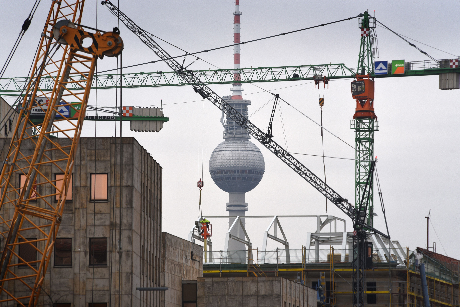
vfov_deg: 4.7
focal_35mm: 290
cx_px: 230
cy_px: 154
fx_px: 3707
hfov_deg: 7.1
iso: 200
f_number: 6.7
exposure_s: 1/400
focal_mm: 290
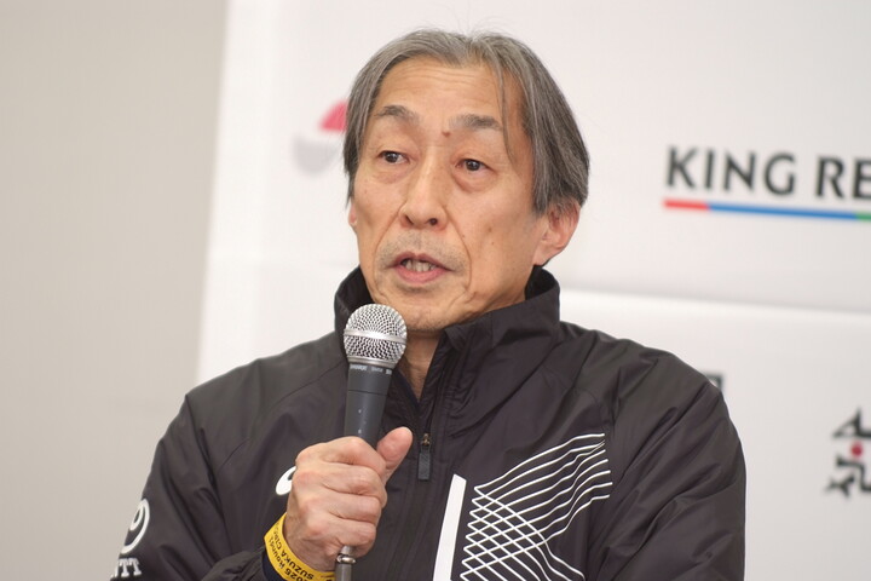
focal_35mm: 300
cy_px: 290
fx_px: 7258
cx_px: 436
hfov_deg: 6.9
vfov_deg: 4.6
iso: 400
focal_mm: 200
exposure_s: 1/90
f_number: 2.8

What needs to be done: Without any pictures, return the material above exactly.

Exercise solution:
vfov_deg: 4.7
focal_35mm: 290
cx_px: 230
cy_px: 154
fx_px: 3707
hfov_deg: 7.1
iso: 200
f_number: 6.7
exposure_s: 1/400
focal_mm: 290
focal_35mm: 300
cy_px: 290
fx_px: 7258
cx_px: 436
hfov_deg: 6.9
vfov_deg: 4.6
iso: 400
focal_mm: 200
exposure_s: 1/90
f_number: 2.8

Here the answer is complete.